Ah, o terror da mulher domesticada, o terror do cotidiano solitário da mulher inteligente e criativa que se vê a sós com seu(s) filho(s) no espaço de uma casa invariavelmente isolada, à eterna espera de um marido que pode, ele sim, ir e vir a seu bel-prazer. Esse mote já foi hiperexplorado na literatura (e no cinema) e aqui toma corpo nas vivências de Grace (Jennifer Lawrence), escritora e mãe de primeira viagem que se vê em profundo tédio (e, naturalmente, em bloqueio criativo) numa casa que poderia ter saído de um filme de terror. De fato, o imóvel foi herdado de um parente que se suicidou e vai abrigar fantasmas, mas os fantasmas de Grace, que cai em desgraça (trocadilho intencional) quando seu insulamento profundo e dedicação apenas à vida doméstica provocam o que vai se configurando como um quadro de psicose.
A diretora, Lynne Ramsay, encontra maneiras claramente inventivas para encenar o crescente descompasso de Grace com o mundo à sua volta. Neste contexto, a escolha da janela quadrada amplia a sensação de claustrofobia da protagonista, um acerto da direção de fotografia de Seamus McGarvey. O longa, no entanto, sofre de um problema comum das adaptações literárias de romances que se dedicam a uma investigação psicológica detida de seus personagens. Quando uma obra literária se constrói como uma narrativa em primeira pessoa que é também um mergulho vertiginoso no mundo interior de alguém, o cinema tem dificuldade para emular este modo narrativo comum do romance – afinal, a menos que estejamos falando do raríssimo caso de um filme que se desenrola inteiramente em planos ponto de vista, estamos legados a precisar forçosamente retratar o mundo externo no qual se encontram os personagens. Neste contexto, é possível, claro está, lançar mão de uma infinidade de recursos para posicionar o espectador no pacto narrativo (ou seja, para dizer: isto não é necessariamente a verdade, mas uma representação de uma perspectiva), da narração em voz over a toda uma série de expedientes fotográficos. No caso de Morra, amor, esses métodos parecem vacilantes e têm-se a impressão permanente de uma adaptação insegura do material literário (não se trata aqui de comparar um filme a um livro, mas da sensação transmitida ao espectador que nem sequer conhece o livro de estar diante de uma narrativa intermediada por um elemento estrangeiro que jamais é posto em cena e que surge não como mistério, mas como ruído).
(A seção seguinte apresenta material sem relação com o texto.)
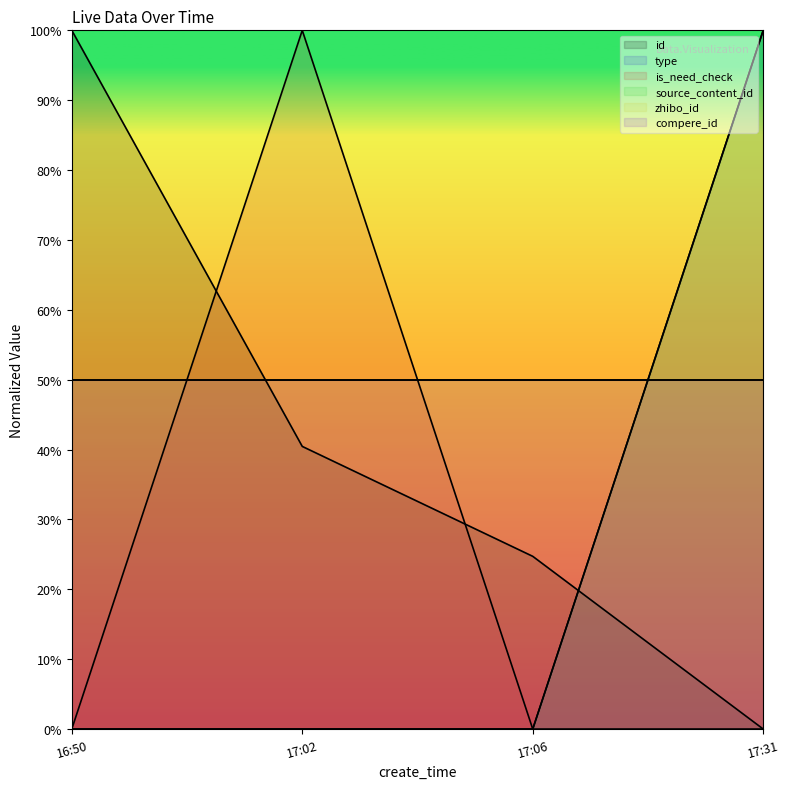

Does the chart have visible grid lines?

No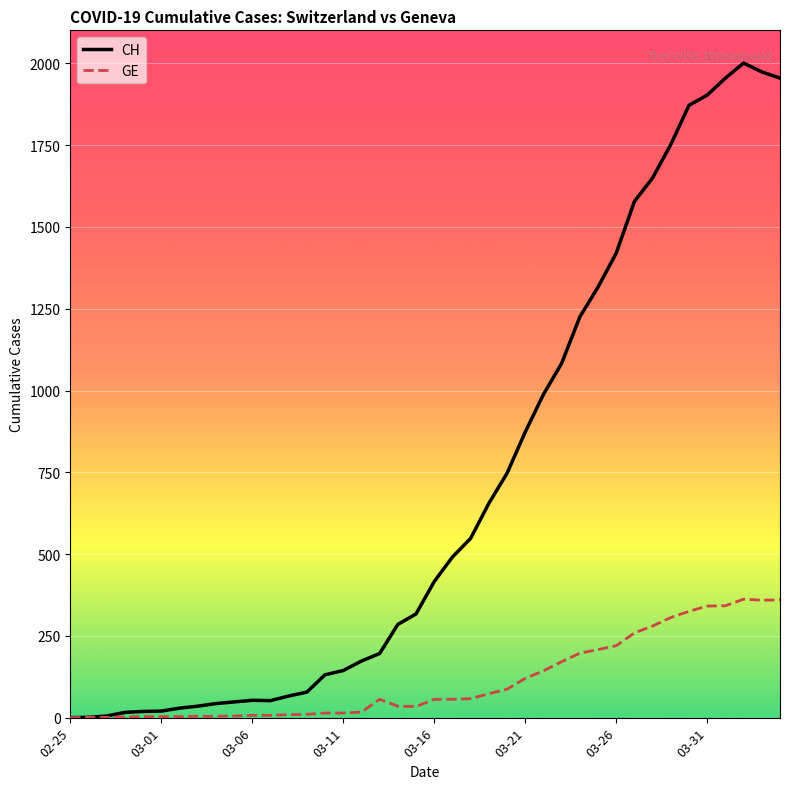

What is the maximum value for GE?

362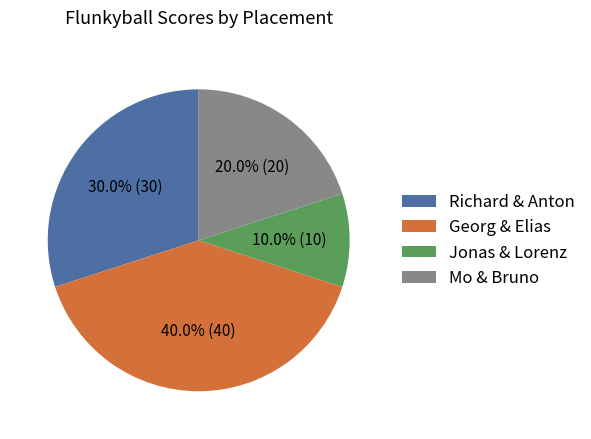

Does any single category account for the majority?

No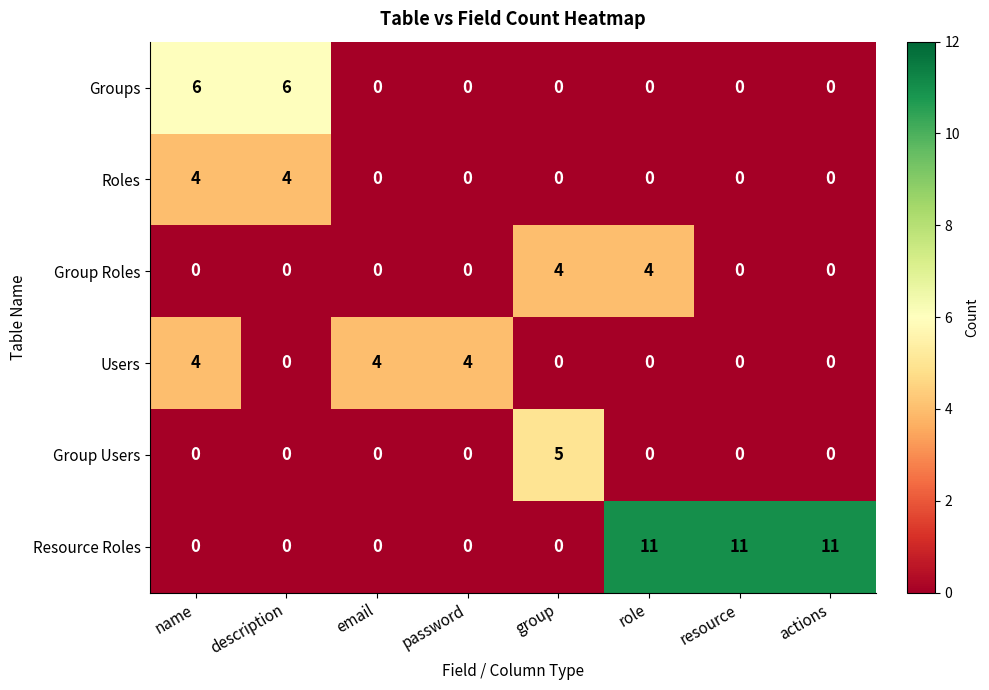

What is the difference between the maximum and minimum values in the Group Users series?

5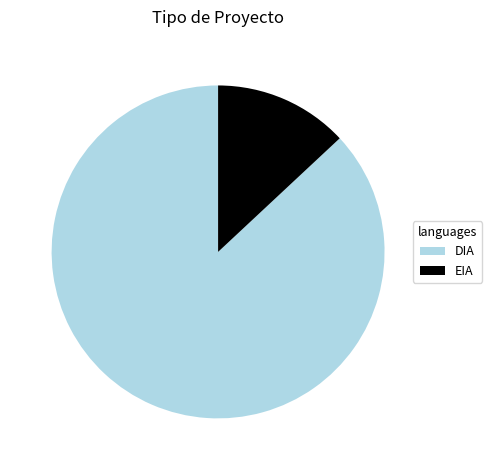

The EIA slice represents 25% of the pie. True or false?

False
Em última análise, esse distanciamento acaba por afastar o espectador não só da protagonista, mas de todos os personagens, que permanecem inacessíveis e flutuantes.
Ironicamente, é essa posição de afastamento a que o espectador é legado que promove alguns dos melhores momentos da obra, à medida que somos obrigados a assistir, conscientes de nossa completa impotência, à espiral vertiginosa da loucura de Grace, que se aprofunda no terreno fértil da flagrante negligência dos parentes. O elenco traz veteranos talentosos, Sissi Spacek e Nick Nolte, que elevam muito o conjunto. No papel do marido, Robert Pattison surge correto, mas um tanto esquecível. A interpretação de Jennifer Lawrence tem um vigor que ela não demonstrava desde Inverno da alma, ainda que com momentos derrapantes. Não é de bom tom comparar com a Mabel de Gena Rowlands em Uma mulher sob influência.
De modo geral, trata-se de um filme irregular, mas que usa sua irregularidade como modus operandi. Um laivo de genialidade ou uma maneira ostensiva de mal esconder uma mácula? Talvez um pouco dos dois.